**What is being asked**
Retrieve every line of the data holding the word "just".

(Source texts of formatted documents)
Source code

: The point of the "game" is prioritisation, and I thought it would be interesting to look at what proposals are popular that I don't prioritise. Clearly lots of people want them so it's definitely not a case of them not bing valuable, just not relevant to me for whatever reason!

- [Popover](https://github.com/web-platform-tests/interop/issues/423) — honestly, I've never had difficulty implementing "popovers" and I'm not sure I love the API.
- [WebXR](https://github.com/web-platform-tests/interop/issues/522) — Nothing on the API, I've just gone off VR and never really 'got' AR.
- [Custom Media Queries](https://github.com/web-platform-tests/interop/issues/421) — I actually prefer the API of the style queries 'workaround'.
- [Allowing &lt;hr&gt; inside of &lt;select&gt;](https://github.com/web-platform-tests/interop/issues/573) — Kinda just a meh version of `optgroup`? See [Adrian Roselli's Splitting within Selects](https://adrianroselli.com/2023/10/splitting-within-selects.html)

**Answer for the task**
: The point of the "game" is prioritisation, and I thought it would be interesting to look at what proposals are popular that I don't prioritise. Clearly lots of people want them so it's definitely not a case of them not bing valuable, just not relevant to me for whatever reason!
- [WebXR](https://github.com/web-platform-tests/interop/issues/522) — Nothing on the API, I've just gone off VR and never really 'got' AR.
- [Allowing &lt;hr&gt; inside of &lt;select&gt;](https://github.com/web-platform-tests/interop/issues/573) — Kinda just a meh version of `optgroup`? See [Adrian Roselli's Splitting within Selects](https://adrianroselli.com/2023/10/splitting-within-selects.html)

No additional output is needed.